EXERCISE: In the entries below, find each line with the word "Liên" and pull it out.

WORKING DATA:

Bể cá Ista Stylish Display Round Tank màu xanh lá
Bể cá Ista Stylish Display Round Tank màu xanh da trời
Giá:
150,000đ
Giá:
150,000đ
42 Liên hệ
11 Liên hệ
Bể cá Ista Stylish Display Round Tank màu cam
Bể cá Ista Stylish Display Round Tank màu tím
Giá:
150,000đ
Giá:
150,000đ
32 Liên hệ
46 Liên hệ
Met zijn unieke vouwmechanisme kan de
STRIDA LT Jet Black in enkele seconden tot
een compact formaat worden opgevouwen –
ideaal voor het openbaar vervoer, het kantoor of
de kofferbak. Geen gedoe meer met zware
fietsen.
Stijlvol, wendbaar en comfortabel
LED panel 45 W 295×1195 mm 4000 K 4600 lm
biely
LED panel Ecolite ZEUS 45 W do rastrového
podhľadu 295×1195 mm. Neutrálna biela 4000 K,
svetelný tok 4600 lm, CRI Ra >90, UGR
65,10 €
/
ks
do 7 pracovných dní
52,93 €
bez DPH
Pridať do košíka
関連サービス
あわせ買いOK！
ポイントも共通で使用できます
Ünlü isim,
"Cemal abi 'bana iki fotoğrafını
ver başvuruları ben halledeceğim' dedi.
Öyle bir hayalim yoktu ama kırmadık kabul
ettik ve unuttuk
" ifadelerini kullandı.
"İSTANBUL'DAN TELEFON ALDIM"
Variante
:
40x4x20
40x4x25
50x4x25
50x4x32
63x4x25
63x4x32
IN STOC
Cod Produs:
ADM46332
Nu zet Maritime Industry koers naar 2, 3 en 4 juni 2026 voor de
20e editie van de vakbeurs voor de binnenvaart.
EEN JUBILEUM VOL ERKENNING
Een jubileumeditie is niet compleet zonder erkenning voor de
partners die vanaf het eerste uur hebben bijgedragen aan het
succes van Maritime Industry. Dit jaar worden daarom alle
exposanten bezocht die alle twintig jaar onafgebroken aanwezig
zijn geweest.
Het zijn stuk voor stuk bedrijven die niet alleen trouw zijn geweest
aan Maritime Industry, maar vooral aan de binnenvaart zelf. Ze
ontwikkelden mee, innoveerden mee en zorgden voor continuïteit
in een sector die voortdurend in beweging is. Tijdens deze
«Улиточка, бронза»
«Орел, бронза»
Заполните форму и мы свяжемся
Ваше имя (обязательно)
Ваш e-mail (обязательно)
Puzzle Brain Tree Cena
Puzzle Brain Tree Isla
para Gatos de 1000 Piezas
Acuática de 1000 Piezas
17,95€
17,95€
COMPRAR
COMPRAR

ANSWER TO THIS EXERCISE:
42 Liên hệ
11 Liên hệ
32 Liên hệ
46 Liên hệ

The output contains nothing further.